Job item:
Can you format the text read from every one of the rows below as a Markdown table with the columns Line and Text, giving each line its number and leaving out blank lines?

··· Data provided

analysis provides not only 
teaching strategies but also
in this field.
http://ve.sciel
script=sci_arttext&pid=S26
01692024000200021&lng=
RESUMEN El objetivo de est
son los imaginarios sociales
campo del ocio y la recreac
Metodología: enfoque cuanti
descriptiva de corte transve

······

Written answer:
| Line | Text |
|---|---|
| 1 | analysis provides not only  |
| 2 | teaching strategies but also |
| 3 | in this field. |
| 4 | http://ve.sciel |
| 5 | script=sci_arttext&pid=S26 |
| 6 | 01692024000200021&lng= |
| 7 | RESUMEN El objetivo de est |
| 8 | son los imaginarios sociales |
| 9 | campo del ocio y la recreac |
| 10 | Metodología: enfoque cuanti |
| 11 | descriptiva de corte transve |